Stored data:
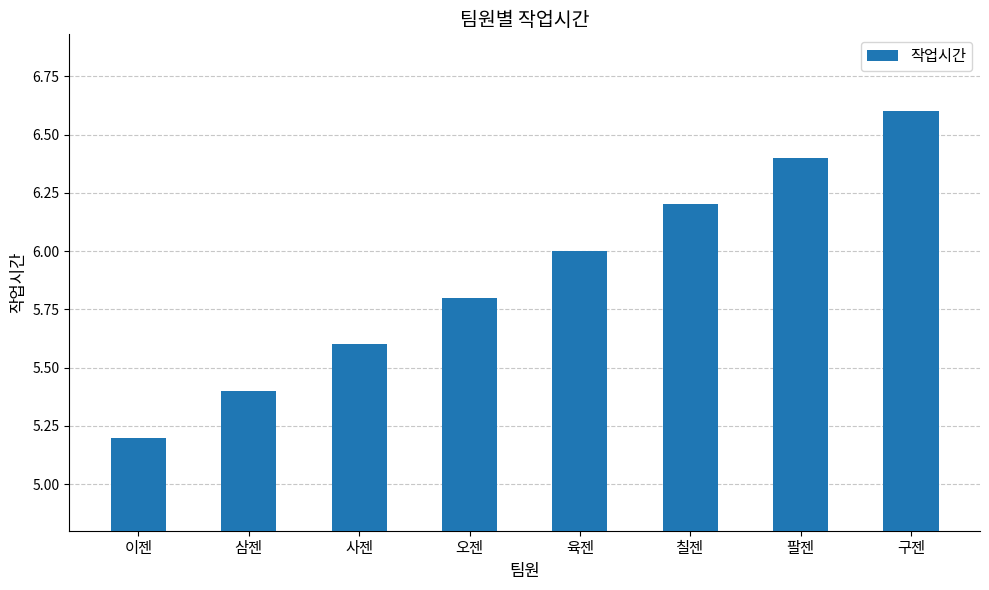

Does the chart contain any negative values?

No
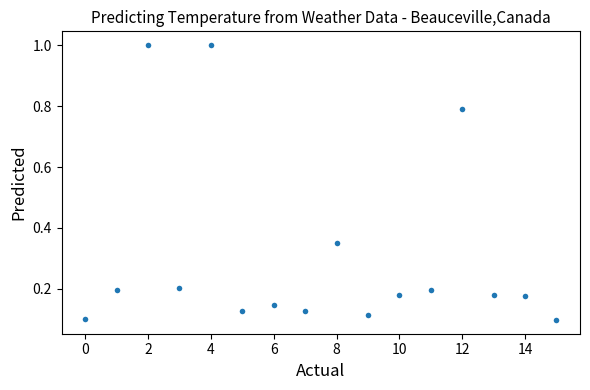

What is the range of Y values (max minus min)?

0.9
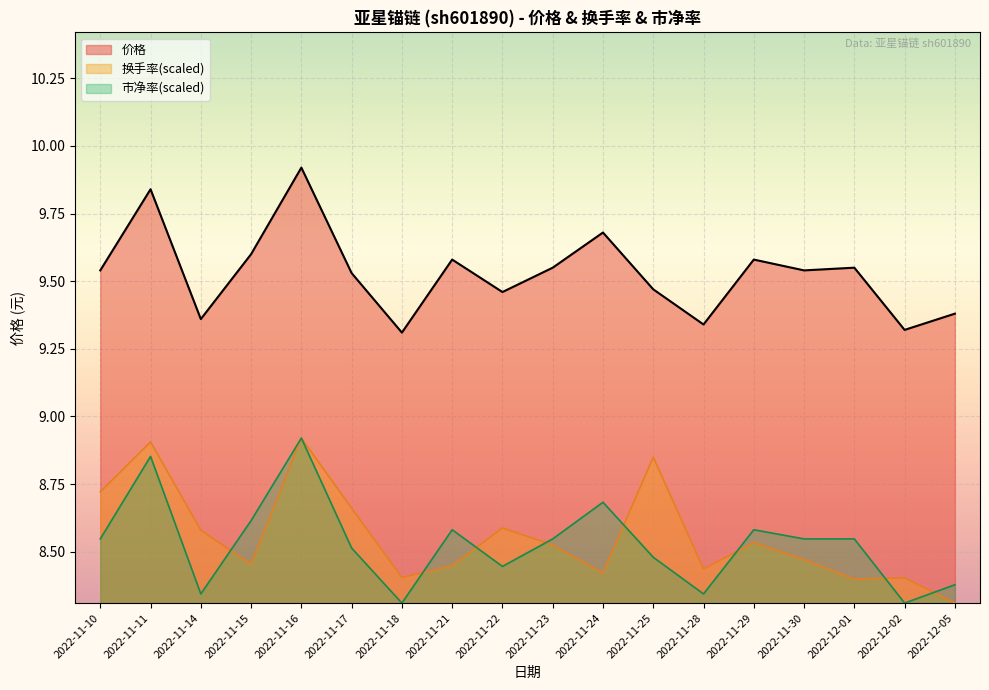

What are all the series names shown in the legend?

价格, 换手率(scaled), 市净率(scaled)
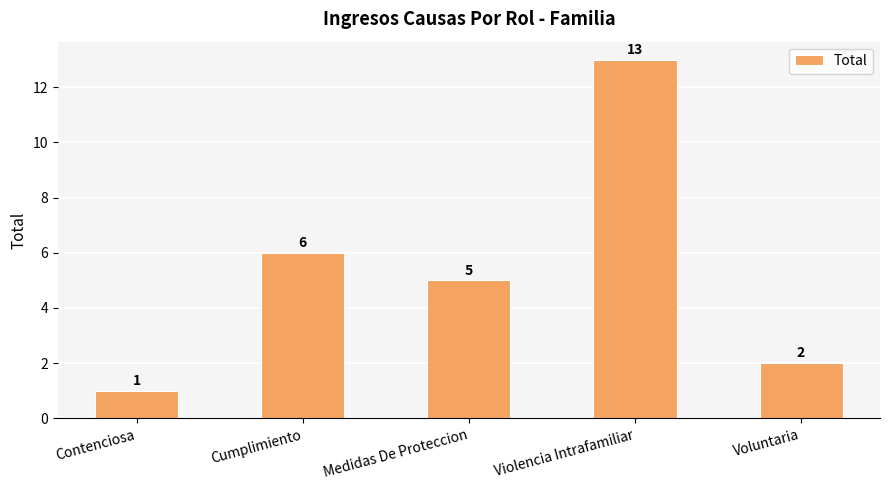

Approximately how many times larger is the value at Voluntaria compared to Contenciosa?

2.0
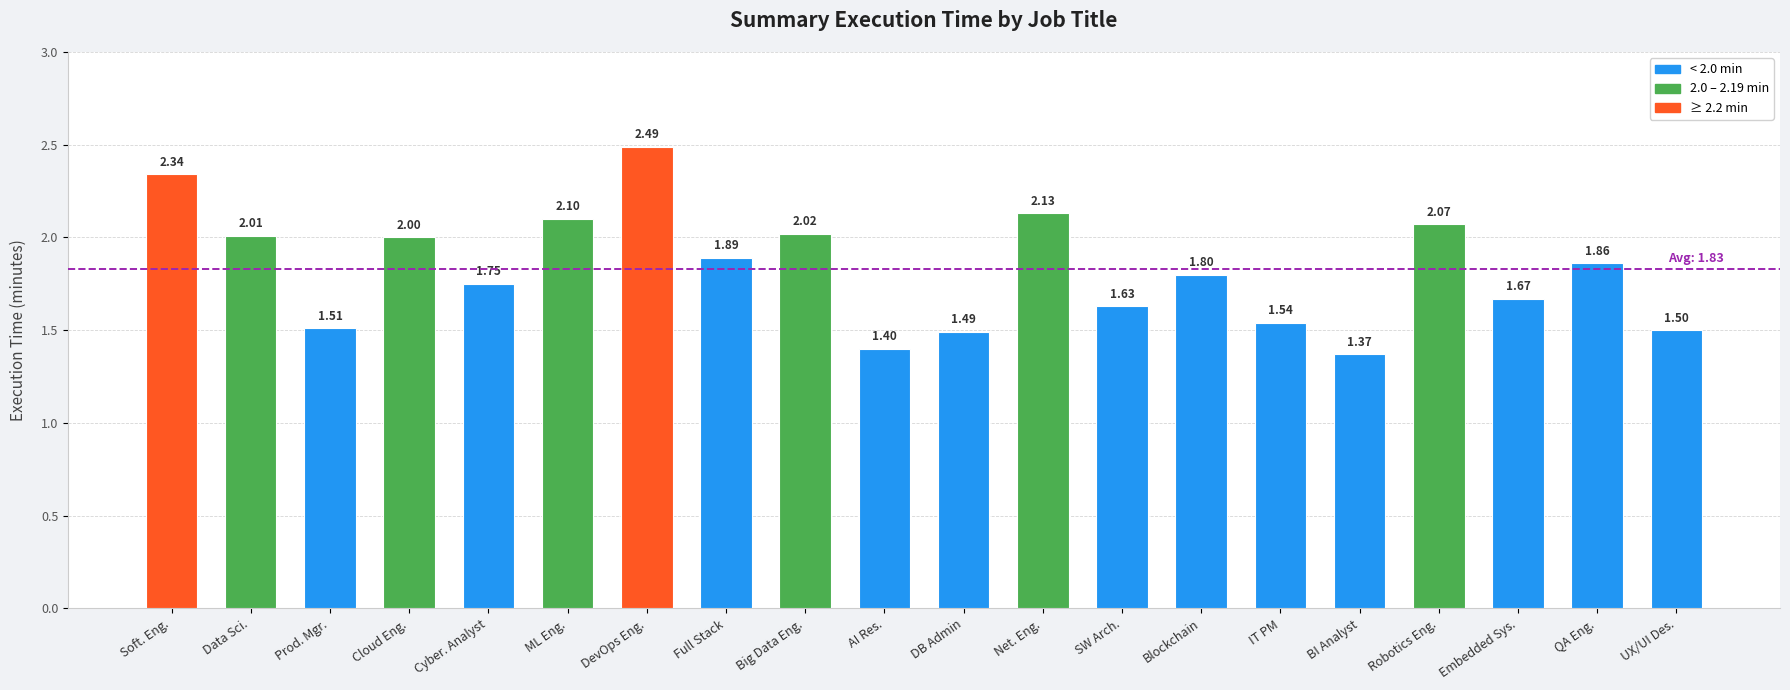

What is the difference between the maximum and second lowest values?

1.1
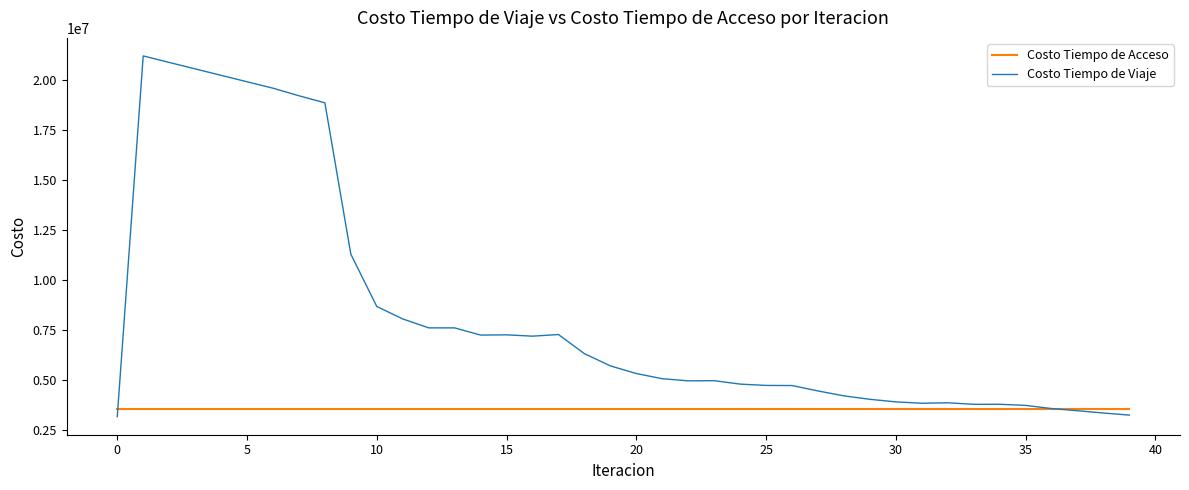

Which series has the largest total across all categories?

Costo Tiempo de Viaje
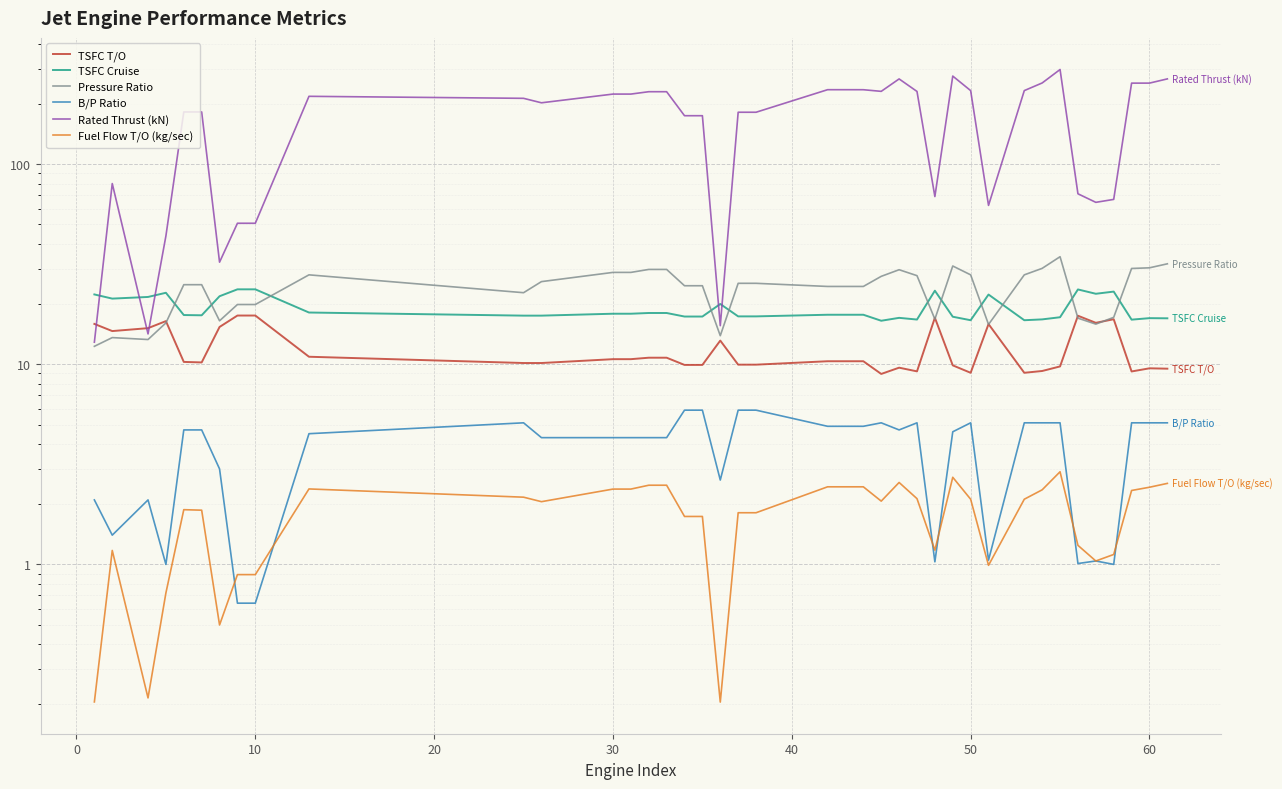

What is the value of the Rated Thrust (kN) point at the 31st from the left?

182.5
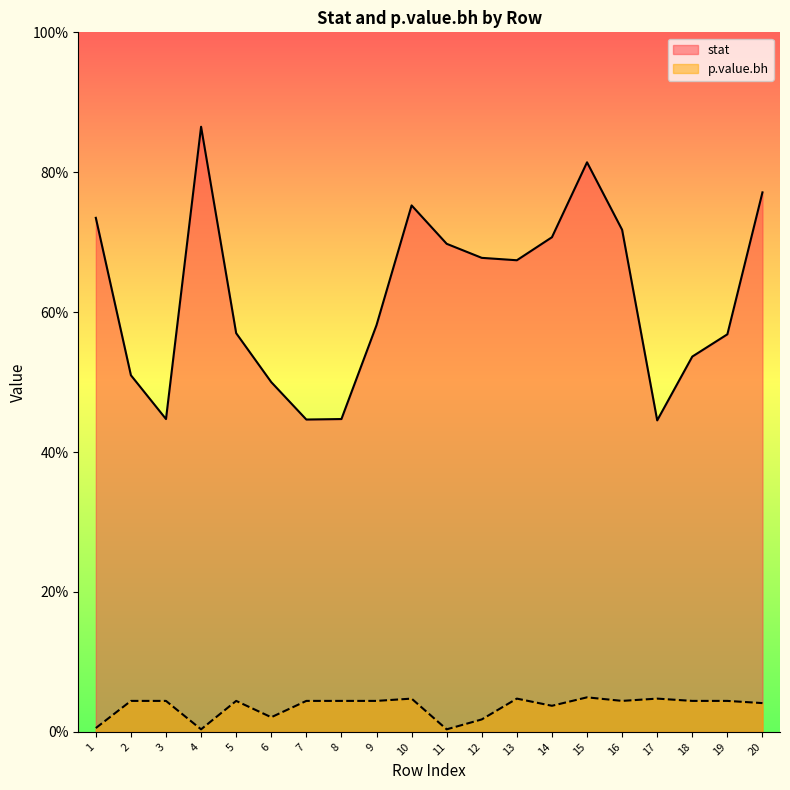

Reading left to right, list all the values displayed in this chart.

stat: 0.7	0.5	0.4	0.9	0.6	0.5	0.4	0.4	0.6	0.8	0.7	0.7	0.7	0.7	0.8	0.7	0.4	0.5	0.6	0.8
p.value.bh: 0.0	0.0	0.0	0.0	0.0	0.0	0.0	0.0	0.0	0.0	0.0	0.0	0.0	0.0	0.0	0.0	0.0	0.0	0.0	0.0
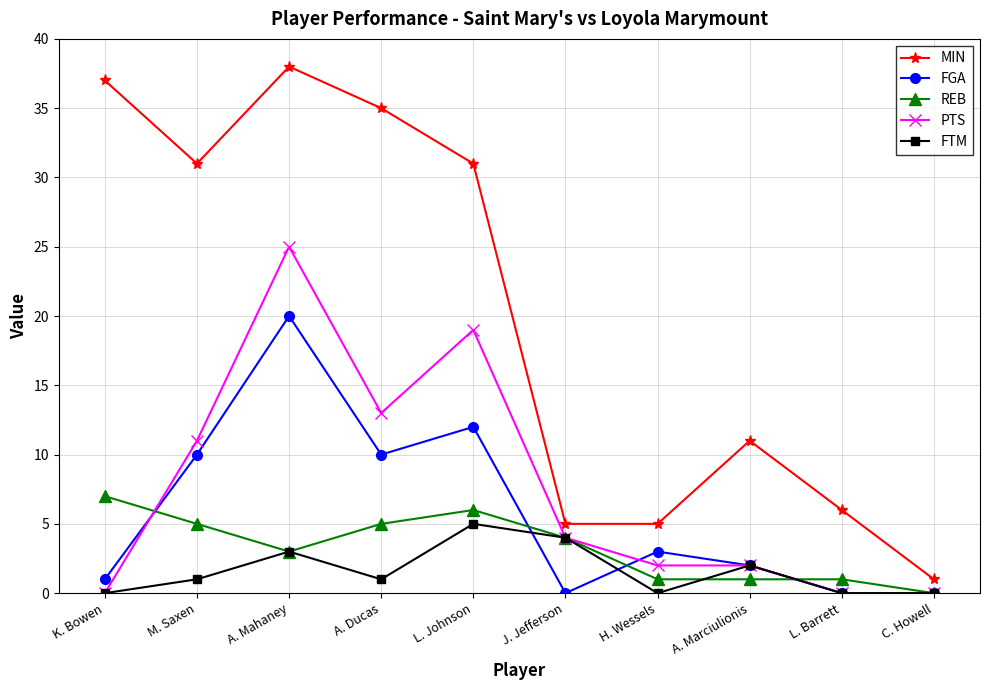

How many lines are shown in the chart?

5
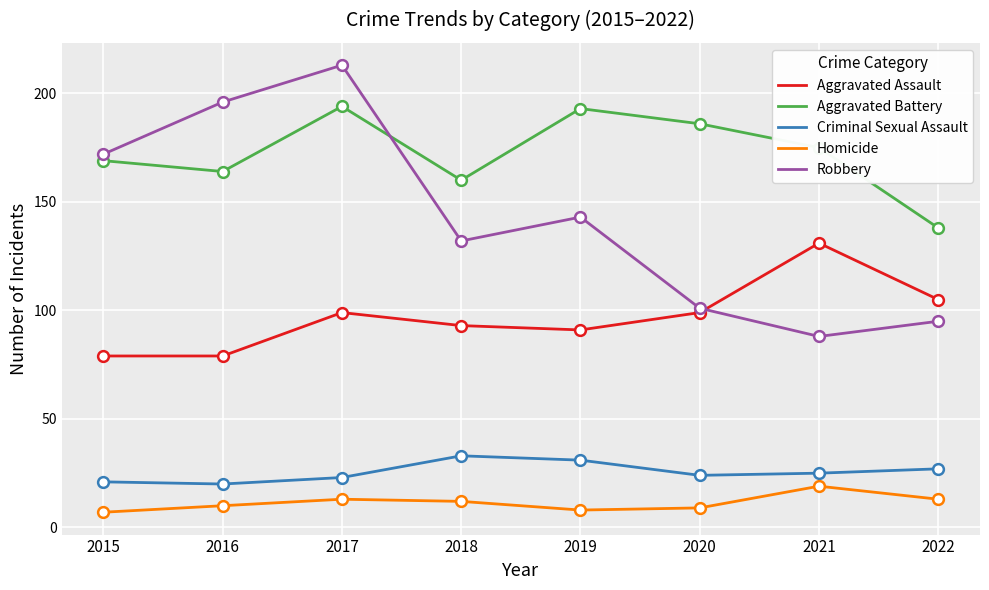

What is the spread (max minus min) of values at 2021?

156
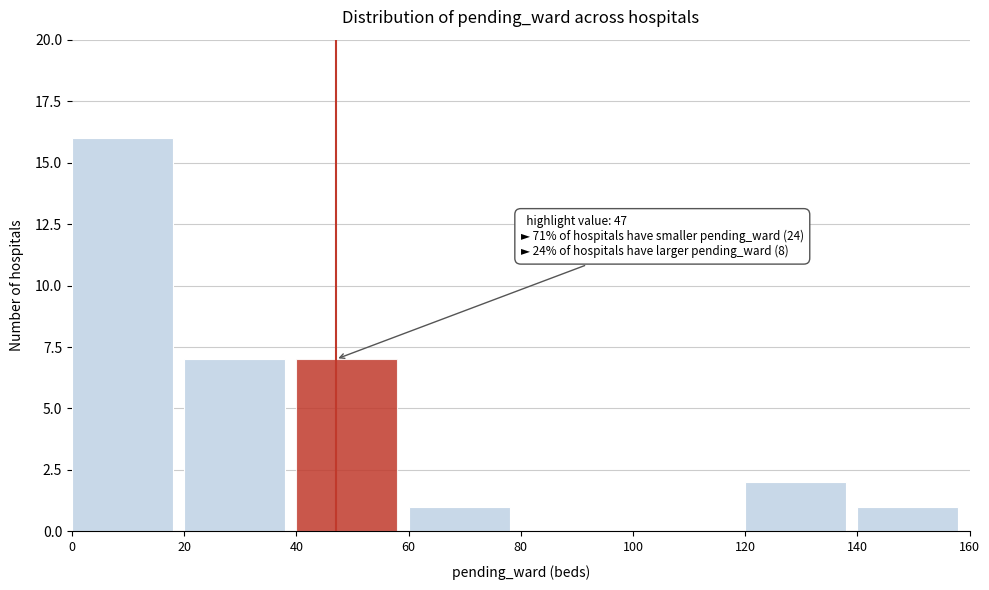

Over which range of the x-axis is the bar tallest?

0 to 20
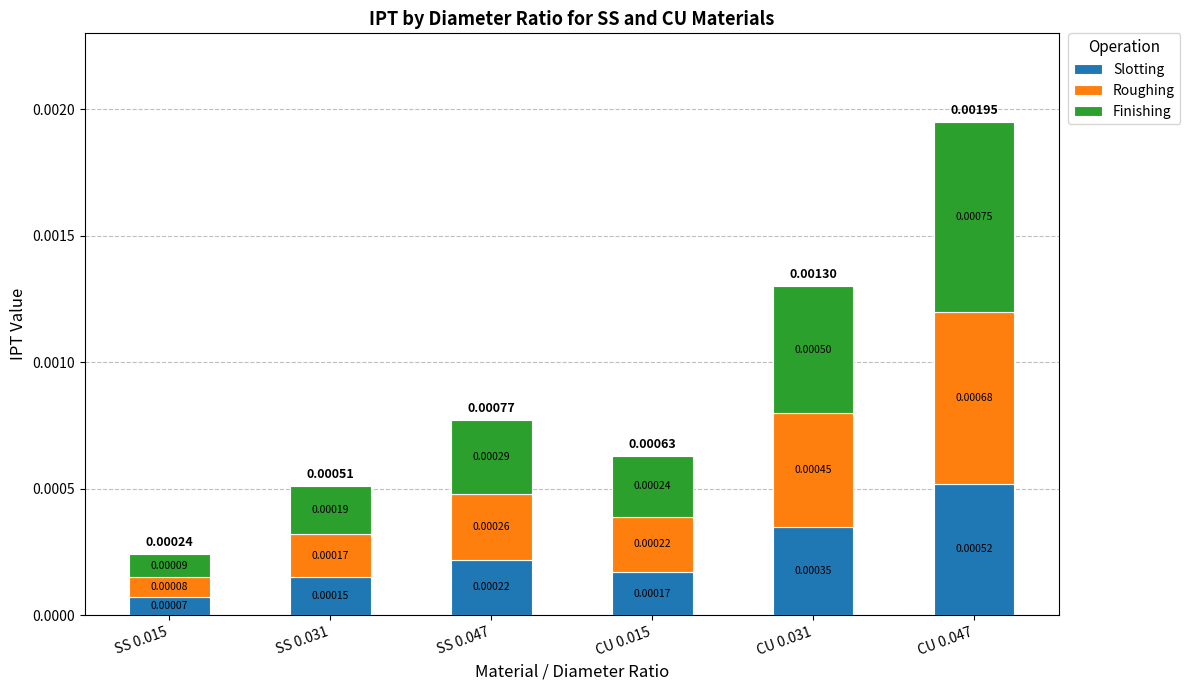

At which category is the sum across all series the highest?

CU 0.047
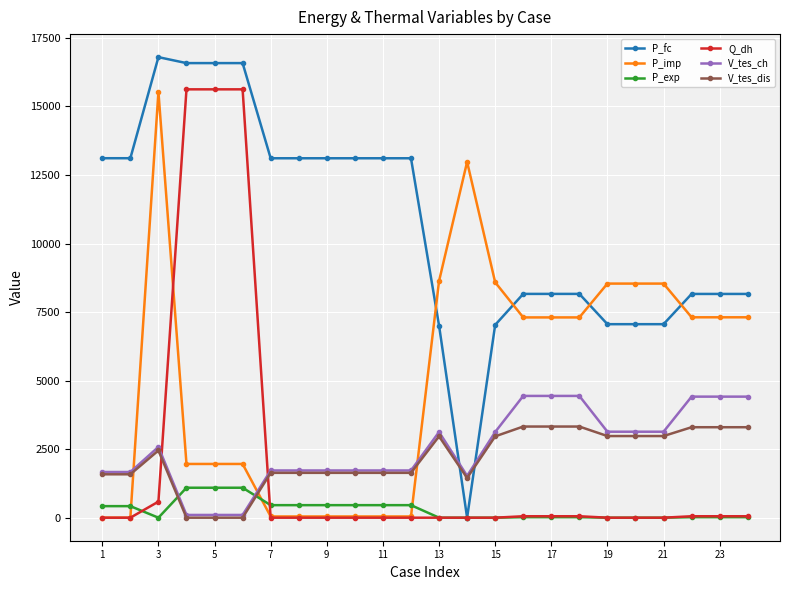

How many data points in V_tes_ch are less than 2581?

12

To do: Count how many of the lines above contain the word "left". Give only the number.

Answer for the task: 2